**** Data provided ****

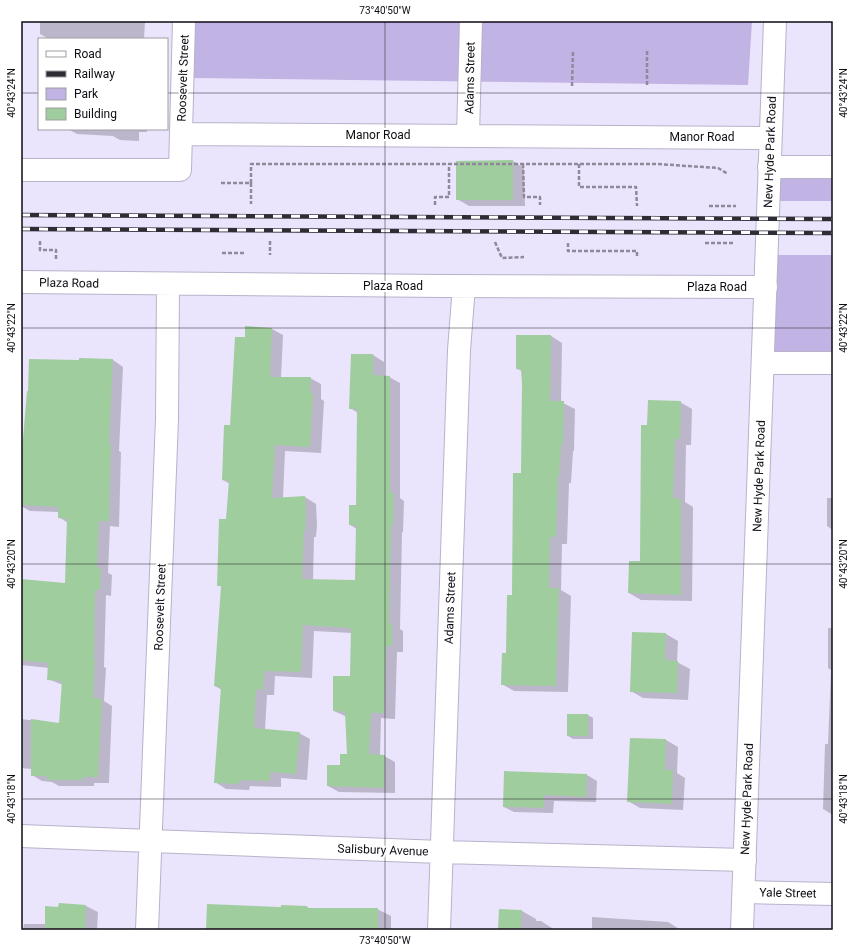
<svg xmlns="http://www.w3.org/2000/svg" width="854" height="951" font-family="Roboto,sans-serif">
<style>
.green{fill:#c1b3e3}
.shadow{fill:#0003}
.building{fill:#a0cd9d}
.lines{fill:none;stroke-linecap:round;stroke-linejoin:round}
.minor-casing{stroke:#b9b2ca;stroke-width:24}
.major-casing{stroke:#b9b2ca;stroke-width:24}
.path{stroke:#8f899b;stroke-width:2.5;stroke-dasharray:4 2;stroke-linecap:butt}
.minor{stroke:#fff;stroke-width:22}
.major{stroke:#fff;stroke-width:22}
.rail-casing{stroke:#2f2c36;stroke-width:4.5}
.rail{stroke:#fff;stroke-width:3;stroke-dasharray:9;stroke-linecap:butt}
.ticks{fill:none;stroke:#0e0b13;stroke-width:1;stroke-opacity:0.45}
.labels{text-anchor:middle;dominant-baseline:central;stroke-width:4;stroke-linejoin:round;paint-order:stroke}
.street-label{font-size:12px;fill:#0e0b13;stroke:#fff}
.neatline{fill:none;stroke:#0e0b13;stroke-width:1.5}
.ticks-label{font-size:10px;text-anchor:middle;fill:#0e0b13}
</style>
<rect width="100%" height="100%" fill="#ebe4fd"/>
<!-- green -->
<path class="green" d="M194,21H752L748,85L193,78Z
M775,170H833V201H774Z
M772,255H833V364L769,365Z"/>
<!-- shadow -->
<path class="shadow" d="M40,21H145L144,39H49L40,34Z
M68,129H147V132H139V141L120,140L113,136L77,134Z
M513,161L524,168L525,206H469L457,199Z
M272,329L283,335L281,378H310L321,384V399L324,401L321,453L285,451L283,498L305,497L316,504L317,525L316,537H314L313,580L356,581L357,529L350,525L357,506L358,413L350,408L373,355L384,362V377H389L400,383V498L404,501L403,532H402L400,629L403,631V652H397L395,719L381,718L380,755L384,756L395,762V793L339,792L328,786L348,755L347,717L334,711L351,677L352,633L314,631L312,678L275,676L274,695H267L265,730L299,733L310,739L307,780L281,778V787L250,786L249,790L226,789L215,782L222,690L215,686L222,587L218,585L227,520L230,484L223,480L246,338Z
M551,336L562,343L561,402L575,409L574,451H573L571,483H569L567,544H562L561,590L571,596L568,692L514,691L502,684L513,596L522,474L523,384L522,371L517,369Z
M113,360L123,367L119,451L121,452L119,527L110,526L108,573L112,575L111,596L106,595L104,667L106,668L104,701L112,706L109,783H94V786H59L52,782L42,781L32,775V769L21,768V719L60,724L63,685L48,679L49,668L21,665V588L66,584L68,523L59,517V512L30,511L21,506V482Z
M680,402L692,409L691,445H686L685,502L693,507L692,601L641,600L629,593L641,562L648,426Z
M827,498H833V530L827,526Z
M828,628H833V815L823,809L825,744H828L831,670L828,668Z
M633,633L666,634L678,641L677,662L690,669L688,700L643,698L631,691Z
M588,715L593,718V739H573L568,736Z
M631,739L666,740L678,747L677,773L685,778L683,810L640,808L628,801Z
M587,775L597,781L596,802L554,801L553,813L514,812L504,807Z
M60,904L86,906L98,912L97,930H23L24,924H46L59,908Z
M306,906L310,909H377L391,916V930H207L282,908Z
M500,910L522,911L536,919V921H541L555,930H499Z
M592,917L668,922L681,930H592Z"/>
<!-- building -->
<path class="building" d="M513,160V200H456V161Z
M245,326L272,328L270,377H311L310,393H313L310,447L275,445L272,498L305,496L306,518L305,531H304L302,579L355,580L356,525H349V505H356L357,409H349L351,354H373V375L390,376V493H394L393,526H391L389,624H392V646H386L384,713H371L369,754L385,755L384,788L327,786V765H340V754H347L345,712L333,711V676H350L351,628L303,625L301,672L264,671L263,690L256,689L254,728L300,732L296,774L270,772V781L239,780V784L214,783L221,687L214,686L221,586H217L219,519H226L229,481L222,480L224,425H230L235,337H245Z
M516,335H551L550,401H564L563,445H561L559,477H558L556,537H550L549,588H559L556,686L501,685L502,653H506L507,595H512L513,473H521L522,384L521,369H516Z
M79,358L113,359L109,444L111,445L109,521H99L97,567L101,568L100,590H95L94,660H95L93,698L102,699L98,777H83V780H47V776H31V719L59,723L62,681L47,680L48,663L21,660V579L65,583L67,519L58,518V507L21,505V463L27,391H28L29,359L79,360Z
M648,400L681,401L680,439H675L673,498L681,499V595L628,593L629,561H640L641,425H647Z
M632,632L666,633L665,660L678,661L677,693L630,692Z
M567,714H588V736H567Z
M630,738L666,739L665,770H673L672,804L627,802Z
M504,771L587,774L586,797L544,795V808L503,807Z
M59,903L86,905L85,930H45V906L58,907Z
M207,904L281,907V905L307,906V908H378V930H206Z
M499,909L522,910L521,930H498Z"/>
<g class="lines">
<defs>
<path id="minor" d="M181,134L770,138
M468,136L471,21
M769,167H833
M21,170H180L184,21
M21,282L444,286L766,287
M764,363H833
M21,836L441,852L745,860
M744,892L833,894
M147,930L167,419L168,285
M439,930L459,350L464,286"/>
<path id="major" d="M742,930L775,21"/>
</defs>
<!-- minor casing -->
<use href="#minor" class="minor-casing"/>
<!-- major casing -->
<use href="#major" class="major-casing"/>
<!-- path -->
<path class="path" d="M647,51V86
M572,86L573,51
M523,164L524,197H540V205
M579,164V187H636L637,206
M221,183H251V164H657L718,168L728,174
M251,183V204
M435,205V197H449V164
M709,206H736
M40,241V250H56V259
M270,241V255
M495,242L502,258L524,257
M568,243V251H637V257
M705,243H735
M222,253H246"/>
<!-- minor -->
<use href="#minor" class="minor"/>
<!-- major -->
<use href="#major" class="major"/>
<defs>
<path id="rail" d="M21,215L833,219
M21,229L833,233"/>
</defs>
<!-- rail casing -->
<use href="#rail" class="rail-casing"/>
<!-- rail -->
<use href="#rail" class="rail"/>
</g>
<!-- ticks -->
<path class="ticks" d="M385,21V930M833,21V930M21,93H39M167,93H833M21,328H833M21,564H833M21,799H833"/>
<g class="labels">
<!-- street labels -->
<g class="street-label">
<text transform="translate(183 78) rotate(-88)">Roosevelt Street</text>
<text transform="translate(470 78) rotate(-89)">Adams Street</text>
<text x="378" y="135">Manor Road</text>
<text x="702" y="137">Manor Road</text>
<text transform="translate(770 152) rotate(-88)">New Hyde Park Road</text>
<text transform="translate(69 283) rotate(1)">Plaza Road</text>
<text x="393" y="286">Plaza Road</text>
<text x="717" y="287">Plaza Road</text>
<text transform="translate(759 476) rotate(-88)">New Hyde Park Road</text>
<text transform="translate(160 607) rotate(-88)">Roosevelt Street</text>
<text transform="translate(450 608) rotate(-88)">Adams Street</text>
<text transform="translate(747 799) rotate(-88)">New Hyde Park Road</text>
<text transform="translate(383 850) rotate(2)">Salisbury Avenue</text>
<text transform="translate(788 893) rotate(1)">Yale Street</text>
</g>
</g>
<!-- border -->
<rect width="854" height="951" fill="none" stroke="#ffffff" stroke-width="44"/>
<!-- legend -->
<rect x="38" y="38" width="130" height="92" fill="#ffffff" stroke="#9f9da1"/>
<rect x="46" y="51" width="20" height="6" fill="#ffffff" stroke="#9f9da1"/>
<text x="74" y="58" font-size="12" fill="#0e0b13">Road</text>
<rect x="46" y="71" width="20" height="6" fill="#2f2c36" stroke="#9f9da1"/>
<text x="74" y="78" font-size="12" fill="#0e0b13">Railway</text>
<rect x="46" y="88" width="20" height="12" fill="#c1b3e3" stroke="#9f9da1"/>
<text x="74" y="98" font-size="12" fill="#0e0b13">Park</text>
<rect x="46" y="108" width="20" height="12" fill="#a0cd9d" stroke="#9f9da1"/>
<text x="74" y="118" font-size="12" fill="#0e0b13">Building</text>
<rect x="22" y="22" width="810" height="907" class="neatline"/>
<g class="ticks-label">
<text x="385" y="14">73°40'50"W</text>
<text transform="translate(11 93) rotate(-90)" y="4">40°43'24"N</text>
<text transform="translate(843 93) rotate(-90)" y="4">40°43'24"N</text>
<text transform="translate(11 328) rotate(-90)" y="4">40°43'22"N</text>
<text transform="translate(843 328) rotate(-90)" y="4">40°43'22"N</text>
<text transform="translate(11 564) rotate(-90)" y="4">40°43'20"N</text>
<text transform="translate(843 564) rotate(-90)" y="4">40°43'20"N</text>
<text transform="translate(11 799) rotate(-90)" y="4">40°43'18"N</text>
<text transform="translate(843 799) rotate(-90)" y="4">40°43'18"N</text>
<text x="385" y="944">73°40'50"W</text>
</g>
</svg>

****
**** Data provided ****

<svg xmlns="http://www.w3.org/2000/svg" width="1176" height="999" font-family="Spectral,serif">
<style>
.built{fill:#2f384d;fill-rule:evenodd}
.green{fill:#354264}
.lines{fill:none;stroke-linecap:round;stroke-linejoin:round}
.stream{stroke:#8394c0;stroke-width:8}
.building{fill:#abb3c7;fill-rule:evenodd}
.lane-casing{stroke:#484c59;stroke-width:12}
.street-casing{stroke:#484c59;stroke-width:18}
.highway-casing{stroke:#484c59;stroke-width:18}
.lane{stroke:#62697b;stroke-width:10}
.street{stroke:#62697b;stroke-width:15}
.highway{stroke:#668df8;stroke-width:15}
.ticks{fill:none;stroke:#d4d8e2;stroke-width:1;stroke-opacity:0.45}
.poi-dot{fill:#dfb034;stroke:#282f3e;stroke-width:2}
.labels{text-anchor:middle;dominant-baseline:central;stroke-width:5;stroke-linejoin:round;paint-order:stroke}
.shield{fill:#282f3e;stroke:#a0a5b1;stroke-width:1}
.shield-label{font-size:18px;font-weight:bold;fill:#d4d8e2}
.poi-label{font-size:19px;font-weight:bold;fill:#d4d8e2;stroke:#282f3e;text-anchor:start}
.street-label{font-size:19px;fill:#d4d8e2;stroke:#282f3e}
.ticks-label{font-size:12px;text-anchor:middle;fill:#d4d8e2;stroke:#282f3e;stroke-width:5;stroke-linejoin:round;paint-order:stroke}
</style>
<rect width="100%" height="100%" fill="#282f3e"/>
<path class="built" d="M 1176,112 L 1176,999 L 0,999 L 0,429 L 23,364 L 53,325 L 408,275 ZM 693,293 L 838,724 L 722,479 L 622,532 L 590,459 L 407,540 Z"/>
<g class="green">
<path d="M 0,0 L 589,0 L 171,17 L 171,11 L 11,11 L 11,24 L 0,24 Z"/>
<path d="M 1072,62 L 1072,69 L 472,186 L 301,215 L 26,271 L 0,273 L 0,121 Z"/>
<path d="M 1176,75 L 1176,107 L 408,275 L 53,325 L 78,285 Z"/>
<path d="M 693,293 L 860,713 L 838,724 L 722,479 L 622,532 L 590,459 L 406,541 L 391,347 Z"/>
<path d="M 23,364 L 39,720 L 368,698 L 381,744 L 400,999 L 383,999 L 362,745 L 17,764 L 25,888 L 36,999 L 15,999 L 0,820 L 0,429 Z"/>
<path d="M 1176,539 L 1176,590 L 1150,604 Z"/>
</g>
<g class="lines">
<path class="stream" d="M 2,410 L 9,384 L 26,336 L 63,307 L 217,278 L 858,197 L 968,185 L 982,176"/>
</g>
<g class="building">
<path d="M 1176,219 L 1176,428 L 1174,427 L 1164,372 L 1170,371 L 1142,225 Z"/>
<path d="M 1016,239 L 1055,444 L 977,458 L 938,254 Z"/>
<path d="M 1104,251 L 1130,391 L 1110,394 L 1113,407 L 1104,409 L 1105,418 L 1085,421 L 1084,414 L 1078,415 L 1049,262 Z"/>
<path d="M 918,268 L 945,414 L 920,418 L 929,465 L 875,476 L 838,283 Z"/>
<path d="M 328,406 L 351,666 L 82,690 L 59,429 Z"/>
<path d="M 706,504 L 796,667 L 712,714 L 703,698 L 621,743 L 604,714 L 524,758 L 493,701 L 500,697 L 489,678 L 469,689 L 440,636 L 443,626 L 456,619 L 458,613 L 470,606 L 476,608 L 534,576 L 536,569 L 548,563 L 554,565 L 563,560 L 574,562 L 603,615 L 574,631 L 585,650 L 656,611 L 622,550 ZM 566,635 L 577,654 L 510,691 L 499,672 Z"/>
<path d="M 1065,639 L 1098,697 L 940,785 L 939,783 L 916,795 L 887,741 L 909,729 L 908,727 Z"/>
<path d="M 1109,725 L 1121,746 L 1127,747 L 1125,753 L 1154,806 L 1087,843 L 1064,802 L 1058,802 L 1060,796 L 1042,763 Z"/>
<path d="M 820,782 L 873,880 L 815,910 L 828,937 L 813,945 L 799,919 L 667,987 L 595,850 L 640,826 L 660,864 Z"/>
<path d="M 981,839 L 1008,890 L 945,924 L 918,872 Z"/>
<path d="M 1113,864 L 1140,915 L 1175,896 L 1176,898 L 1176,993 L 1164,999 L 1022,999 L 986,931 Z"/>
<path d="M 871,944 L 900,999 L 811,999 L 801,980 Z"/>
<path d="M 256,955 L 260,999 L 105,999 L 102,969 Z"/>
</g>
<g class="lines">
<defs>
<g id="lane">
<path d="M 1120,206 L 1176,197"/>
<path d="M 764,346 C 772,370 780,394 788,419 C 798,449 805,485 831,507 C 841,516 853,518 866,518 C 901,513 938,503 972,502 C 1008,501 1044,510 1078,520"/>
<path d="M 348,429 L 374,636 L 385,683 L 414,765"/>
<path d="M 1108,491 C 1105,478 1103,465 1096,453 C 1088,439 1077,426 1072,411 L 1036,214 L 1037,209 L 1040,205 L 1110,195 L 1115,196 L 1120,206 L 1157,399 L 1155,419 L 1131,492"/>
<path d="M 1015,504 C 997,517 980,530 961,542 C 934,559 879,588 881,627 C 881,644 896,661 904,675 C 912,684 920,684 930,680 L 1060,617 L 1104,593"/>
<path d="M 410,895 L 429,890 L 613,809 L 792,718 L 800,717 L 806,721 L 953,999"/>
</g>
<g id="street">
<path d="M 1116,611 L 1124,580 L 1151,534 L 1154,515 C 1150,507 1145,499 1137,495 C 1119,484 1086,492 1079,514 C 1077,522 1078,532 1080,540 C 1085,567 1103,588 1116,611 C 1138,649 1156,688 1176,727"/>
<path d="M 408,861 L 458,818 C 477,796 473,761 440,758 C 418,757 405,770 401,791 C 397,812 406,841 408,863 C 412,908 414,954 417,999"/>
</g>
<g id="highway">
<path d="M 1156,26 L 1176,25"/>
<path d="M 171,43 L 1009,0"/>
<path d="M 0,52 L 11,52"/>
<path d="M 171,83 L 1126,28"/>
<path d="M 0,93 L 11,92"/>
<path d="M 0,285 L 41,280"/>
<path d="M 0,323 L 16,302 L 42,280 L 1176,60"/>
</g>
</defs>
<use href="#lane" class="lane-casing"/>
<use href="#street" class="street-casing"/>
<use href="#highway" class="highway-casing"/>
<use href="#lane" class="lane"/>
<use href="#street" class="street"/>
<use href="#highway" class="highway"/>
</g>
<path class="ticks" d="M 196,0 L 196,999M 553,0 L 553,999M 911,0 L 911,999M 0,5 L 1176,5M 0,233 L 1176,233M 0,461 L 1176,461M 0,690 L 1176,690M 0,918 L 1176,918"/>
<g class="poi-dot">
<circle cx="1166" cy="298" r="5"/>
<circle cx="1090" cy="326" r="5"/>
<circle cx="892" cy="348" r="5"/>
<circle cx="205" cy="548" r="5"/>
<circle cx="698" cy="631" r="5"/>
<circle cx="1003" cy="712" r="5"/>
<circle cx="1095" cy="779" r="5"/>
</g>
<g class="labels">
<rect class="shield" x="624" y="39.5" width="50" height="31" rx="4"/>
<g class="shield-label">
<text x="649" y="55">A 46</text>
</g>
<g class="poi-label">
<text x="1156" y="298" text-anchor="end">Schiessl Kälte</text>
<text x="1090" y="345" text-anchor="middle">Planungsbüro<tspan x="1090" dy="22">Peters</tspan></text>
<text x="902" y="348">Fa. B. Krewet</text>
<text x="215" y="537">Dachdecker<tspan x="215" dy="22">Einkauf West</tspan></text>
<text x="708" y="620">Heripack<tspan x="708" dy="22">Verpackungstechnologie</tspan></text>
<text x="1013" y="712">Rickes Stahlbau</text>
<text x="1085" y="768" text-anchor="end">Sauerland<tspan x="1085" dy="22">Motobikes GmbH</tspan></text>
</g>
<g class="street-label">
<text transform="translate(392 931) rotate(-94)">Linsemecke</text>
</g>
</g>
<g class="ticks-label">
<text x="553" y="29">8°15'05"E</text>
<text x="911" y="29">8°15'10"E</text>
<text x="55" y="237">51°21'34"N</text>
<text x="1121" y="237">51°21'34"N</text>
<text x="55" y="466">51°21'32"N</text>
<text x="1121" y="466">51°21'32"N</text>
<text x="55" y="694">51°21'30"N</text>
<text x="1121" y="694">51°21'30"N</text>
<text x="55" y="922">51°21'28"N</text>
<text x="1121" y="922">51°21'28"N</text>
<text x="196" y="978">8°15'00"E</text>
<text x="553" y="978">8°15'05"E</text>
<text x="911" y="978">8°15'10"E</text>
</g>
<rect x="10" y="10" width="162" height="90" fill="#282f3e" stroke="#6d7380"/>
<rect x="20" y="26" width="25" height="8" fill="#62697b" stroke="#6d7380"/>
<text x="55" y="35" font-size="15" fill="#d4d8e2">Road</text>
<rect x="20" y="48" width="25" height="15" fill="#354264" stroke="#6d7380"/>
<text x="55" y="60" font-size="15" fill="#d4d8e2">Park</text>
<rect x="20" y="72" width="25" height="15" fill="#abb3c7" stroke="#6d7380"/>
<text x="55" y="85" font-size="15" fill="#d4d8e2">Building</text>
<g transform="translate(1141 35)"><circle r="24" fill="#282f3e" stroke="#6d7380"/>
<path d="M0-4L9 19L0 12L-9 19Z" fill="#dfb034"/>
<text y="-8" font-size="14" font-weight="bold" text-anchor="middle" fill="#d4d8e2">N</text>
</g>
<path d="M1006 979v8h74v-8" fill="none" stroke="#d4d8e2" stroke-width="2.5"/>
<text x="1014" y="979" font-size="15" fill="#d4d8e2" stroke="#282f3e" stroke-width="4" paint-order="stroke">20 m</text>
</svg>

****

■ Aim of the task ■
Read through the data and copy every line where "rule" shows up.

■ Task solution ■
.built{fill:#2f384d;fill-rule:evenodd}
.building{fill:#abb3c7;fill-rule:evenodd}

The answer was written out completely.